- [Text extract]
********
In 1857, Olive Oatman’s ghostwriter said this about her life story: “Much of that dreadful period is unwritten, and will remain forever unwritten.” Never say never. Here we are, 161 years since the Rev. Royal B. Stratton wrote those words, and we are ready to look at the brutal truth. Did Olive suffer a “fate worse than death” during her years of captivity among the American Indians? What follows is a closer look at the historical evidence.
A Continuous Picnic Goes South
Like so many bad trips, this one started out as a fun adventure. The so-called Brewster wagon train left Independence, Missouri, on August 10, 1850. Ninety-three religious pioneers, seeking a life in the Land of Bashan, headed west in 43 wagons, loaded down with eight months worth of provisions.
“It was a continuous picnic and excitement was plentiful” is how Susan Thompson described the journey she took at the age of 17.
She described the food prepared: “The stores of jerked meat, dried apples and berries, flour, corn beef, meal, preserved fruits, bacon and beans that we had prepared during the spring months….”
The wagons stopped every two or three days, she added, “while the women baked and washed, the men hunted for antelopes or buffalos or smaller game…. Often, when we were camping near a stream, we had quantities of fresh fish.”
“…In the evenings we gathered about the campfires and played games or told stories, or danced…the young folks danced in the light of the campfire and lard-burning lanterns…. There was plenty of frolic and where there are young people gathered together, there is always plenty of love-making.”
Of course, the good times didn’t last. Petty infighting, alternative visions and illnesses took their toll. So much so that by the time the wagon train reached Socorro, New Mexico Territory, the ranks had been cut in half. Once those dwindling number of immigrants reached Maricopa Wells (south of present-day Phoenix, Arizona), the wagons had been reduced to three.
A month later, one wagon would push on toward the Colorado River, where the Edenesque Land of Bashan allegedly awaited, at the confluence of the Gila and Colorado Rivers. That wagon was piloted by Roys (also styled as Royce) Oatman.
From Maricopa Wells, the Oatman family, took off alone. They traveled 1,800-some miles and were 120 miles from their goal.
West of the great Gila Bend, the Oatman wagon bogged down and had trouble crossing the river. Halfway across, the oxen gave out; all the coaxing and pulling didn’t work. As nightfall set in, the family was able to push the wagon up on a sandbar, to try and wait out the surging water, so they could continue the journey.
The water kept rising into the night and even snuffed out the family’s meager fire. The kids huddled together under their wagon and one heard their father say, “Mother, mother, in the name of God, I know that something dreadful is about to happen.”
If Roys actually said this (the comment was attributed to him after the events that followed), no truer words have ever been spoken.
Did Olive Oatman Want to Be Rescued?
Mary Ann was eight years old when she and her 13-year-old sister Olive were kidnapped by Western Yavapais west of present-day Gila Bend, Arizona. The raiding party killed her parents and four of her siblings, although a brother, Lorenzo, 14, survived. The sisters marched, barefooted, some 90 miles north to a village, where they were treated brutally, as slaves.
********
- [Required task 1] Print the passage on Olive Oatman word for word, beginning at the words "Did Olive Oatman" and stopping after the words "brutally, as slaves.".
********
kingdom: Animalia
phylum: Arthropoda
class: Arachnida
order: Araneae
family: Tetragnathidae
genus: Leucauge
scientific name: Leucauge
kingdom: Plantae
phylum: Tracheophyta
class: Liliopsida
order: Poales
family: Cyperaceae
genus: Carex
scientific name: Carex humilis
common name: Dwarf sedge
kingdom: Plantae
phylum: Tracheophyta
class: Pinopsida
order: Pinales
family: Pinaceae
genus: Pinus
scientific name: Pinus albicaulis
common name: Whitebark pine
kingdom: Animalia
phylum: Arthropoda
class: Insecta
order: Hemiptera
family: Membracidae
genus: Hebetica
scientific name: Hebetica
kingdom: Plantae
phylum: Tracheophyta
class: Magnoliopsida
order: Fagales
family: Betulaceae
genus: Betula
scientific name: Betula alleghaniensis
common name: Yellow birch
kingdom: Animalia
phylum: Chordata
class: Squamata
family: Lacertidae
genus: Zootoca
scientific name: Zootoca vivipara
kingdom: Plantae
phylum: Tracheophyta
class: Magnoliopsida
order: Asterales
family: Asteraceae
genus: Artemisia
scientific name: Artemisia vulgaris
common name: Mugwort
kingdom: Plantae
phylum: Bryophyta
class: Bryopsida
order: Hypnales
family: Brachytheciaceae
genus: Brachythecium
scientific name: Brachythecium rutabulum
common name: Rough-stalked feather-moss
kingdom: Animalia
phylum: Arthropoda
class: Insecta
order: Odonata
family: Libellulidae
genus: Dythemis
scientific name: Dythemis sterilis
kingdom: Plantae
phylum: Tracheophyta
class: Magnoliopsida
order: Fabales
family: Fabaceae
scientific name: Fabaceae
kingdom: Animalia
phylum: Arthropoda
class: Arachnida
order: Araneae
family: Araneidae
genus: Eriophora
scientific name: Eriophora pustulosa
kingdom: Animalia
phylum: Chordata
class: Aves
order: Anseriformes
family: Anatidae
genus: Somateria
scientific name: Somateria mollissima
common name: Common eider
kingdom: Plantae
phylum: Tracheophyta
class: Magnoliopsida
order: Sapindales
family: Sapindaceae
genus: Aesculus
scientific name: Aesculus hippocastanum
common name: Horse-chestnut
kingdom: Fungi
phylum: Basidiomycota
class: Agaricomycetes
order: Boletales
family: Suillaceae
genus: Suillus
********
- [Required task 2] Output the lines of the listing without any changes, beginning at the line that has "common name: Rough-stalked feather-moss" and stopping after the final line of the listing.

- [Worked answer 1]
Did Olive Oatman Want to Be Rescued?
Mary Ann was eight years old when she and her 13-year-old sister Olive were kidnapped by Western Yavapais west of present-day Gila Bend, Arizona. The raiding party killed her parents and four of her siblings, although a brother, Lorenzo, 14, survived. The sisters marched, barefooted, some 90 miles north to a village, where they were treated brutally, as slaves.

- [Worked answer 2]
common name: Rough-stalked feather-moss
kingdom: Animalia
phylum: Arthropoda
class: Insecta
order: Odonata
family: Libellulidae
genus: Dythemis
scientific name: Dythemis sterilis
kingdom: Plantae
phylum: Tracheophyta
class: Magnoliopsida
order: Fabales
family: Fabaceae
scientific name: Fabaceae
kingdom: Animalia
phylum: Arthropoda
class: Arachnida
order: Araneae
family: Araneidae
genus: Eriophora
scientific name: Eriophora pustulosa
kingdom: Animalia
phylum: Chordata
class: Aves
order: Anseriformes
family: Anatidae
genus: Somateria
scientific name: Somateria mollissima
common name: Common eider
kingdom: Plantae
phylum: Tracheophyta
class: Magnoliopsida
order: Sapindales
family: Sapindaceae
genus: Aesculus
scientific name: Aesculus hippocastanum
common name: Horse-chestnut
kingdom: Fungi
phylum: Basidiomycota
class: Agaricomycetes
order: Boletales
family: Suillaceae
genus: Suillus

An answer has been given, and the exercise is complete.